Fermented foods - these foods contain probiotics, or good bacteria, that help keep the digestive tract healthy. Many viruses live in the digestive tract, especially the large intestine, so it's important to keep a proper balance of disease fighting probiotics in the large intestine. Probiotics stimulate white blood cells. Fermented foods include yogurt (plain, organic, and unsweetened is the best), kefir, and kombucha tea. Probiotic supplements are often a good way to ensure that you are getting enough probiotics.

The Anti-Viral Foods

Certain foods work extremely well against viruses. These are foods that basically stop viruses in their tracks and prevent them from attacking healthy cells.

Garlic - one of the best and strongest anti-viral foods you can eat because it stimulates immune cells. It contains the active compound called allicin, which fights infection and bacteria. One clove of garlic a day can have a powerful effect on boosting immunity.

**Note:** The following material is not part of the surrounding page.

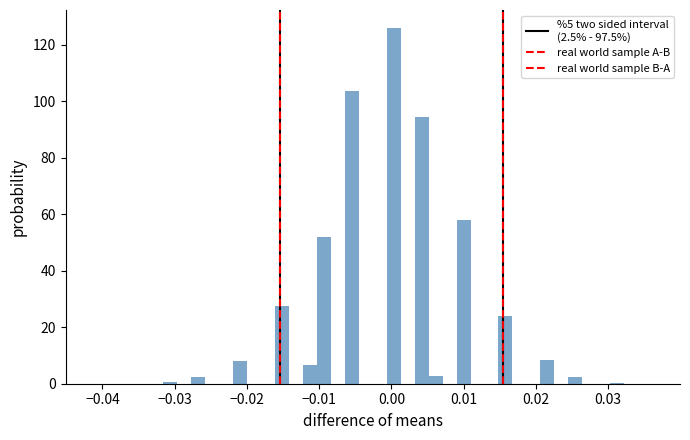

Around what value on the x-axis is the tallest bar? Give the approximate position of its centre, as read against the axis.

0.000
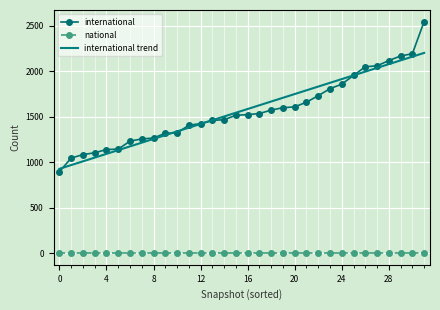

Which series has the widest spread of values?

international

Coconut Oil - contains a high amount of a special type of fatty acid called lauric acid, the main component found in mother's milk, which is responsible for strengthening the immune system and protecting against viral and bacterial infections. Studies show it has many healing properties, including its effectiveness with treating the HIV virus. The way it treats protects against viruses and bacteria is amazing. Many viruses are enveloped by a protective membrane composed of fats. Current research indicates that the fatty acids in coconut oil destroy viruses and bacteria by dissolving the fatty envelope surrounding them, essentially causing them to disintegrate.

Green and Black Tea - a recent Harvard University study showed people who drink 5 cups of black tea a day for two weeks had 10 times more virus-fighting chemicals in their blood than those who drank a placebo drink. The amino acid responsible for this immune boost is also abundant in green tea, and in the decaffeinated versions of both. Green and black tea contain a host of antioxidant compounds which help keep us healthy overall.

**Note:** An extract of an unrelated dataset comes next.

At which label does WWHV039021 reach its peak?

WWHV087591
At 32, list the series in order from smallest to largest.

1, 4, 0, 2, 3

Flush Your Immune System to Keep it Healthy

Water - The immune system must be flushed with water daily to rid the body of toxins, viruses, and other antigens. This is one reason why keeping yourself hydrated is important. Do not underestimate the importance of drinking adequate amounts of water. The required amount of water per day is different for everyone. To determine how much water you need, divide your current weight by two. The resulting number is the number of ounces of water you need to drink daily.

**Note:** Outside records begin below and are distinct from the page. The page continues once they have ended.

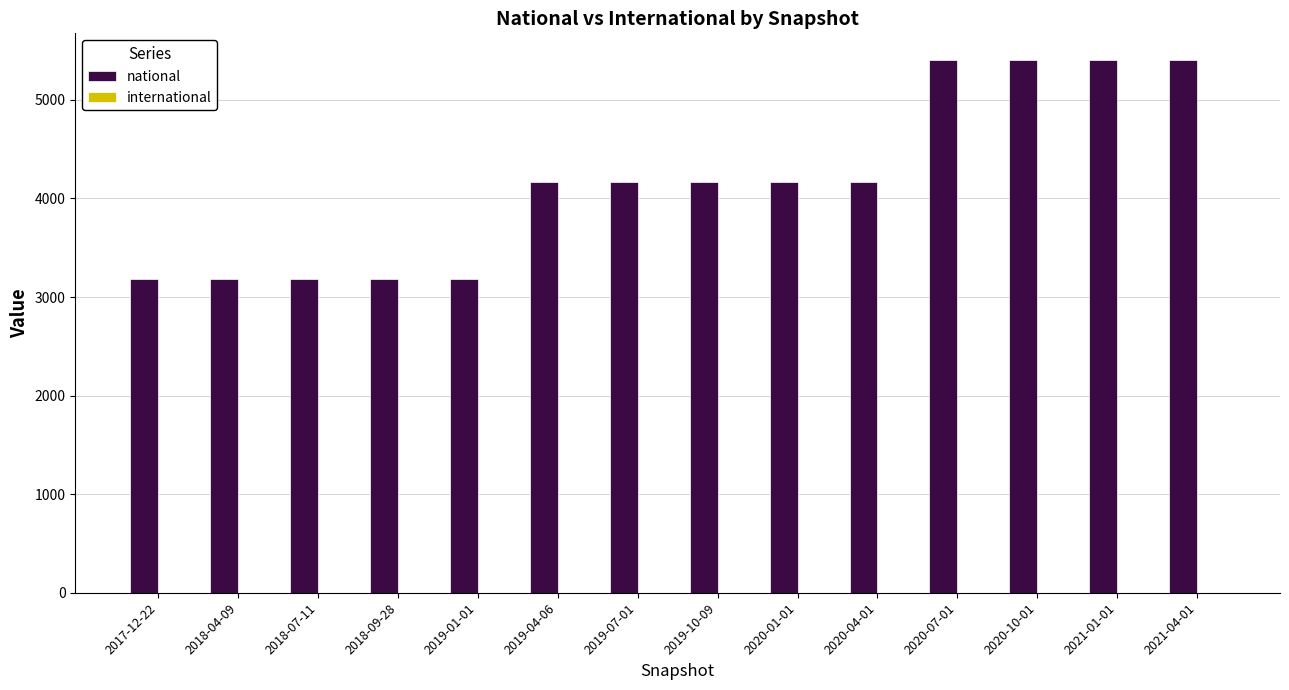

What is the greatest value displayed?

5405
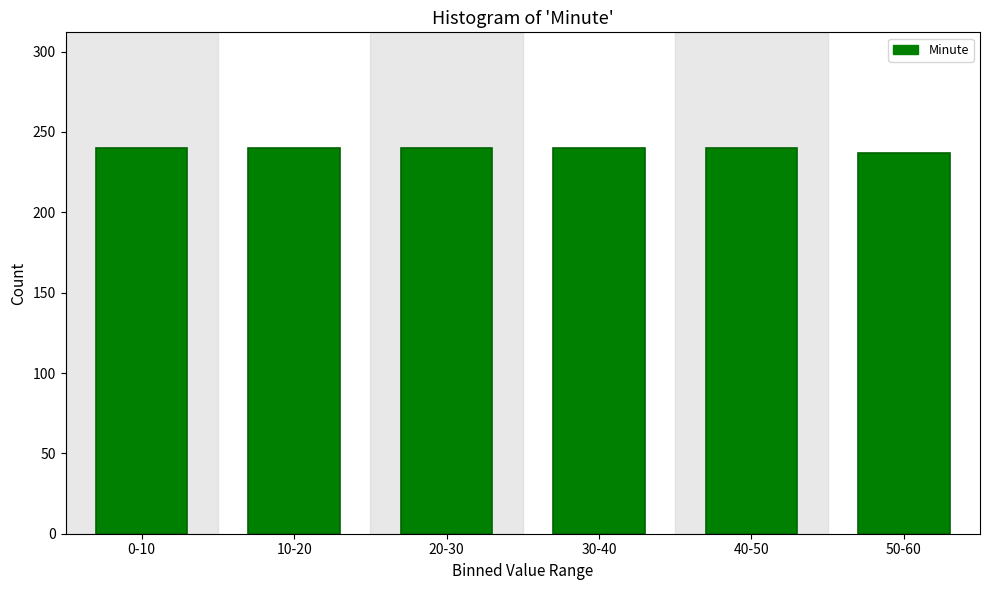

Reading left to right, transcribe all the data shown in this chart.

240	240	240	240	240	237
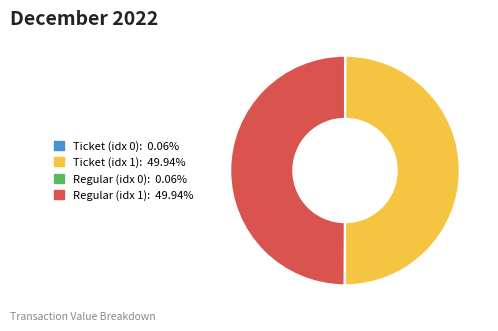

Approximately how many times larger is the value at Ticket (idx 1): 49.94% compared to Regular (idx 1): 49.94%?

1.0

Green Foods - Any food that is dark green in color is considered a green food, such as broccoli, spinach, kale and lettuces. Green foods also refer to green tea and a number of commercially available products containing dehydrated barley grass, wheat grass, or algae sources such as chlorella or spirulina. Such formulas are rehydrated by mixing with water or juice. They may also be placed into a smoothie. Green foods-packed full of phytochemicals, especially carotenes and chlorophyll-are especially helpful in boosting the immune system and flushing the body of dead toxins.

Vitamin C Foods - vitamin C is an antioxidant that is required for at least three hundred metabolic functions in the body. It aids in the production of anti-stress hormones and interferon, an important immune system protein. Vitamin C has the ability to combine with toxic substances, such as certain heavy metals, and render them harmless so that they can be flushed from the body. Vitamin C is found in berries, citrus fruits, and green vegetables. Good sources of vitamin C include asparagus, avocadoes, beet greens, black currants, broccoli, Brussels sprouts, cantaloupe, collards, dandelion greens, dulse, grapefruit, kale, lemons, mangoes, mustard greens, onions, oranges, papayas, green peas, sweet peppers, persimmons, pineapple, radishes, rose hips, spinach, strawberries, Swiss chard, tomatoes, turnip greens, and watercress.

Orange juice is an excellent source of vitamin C, but only if it is freshly juiced and has not undergone heat pasteurization.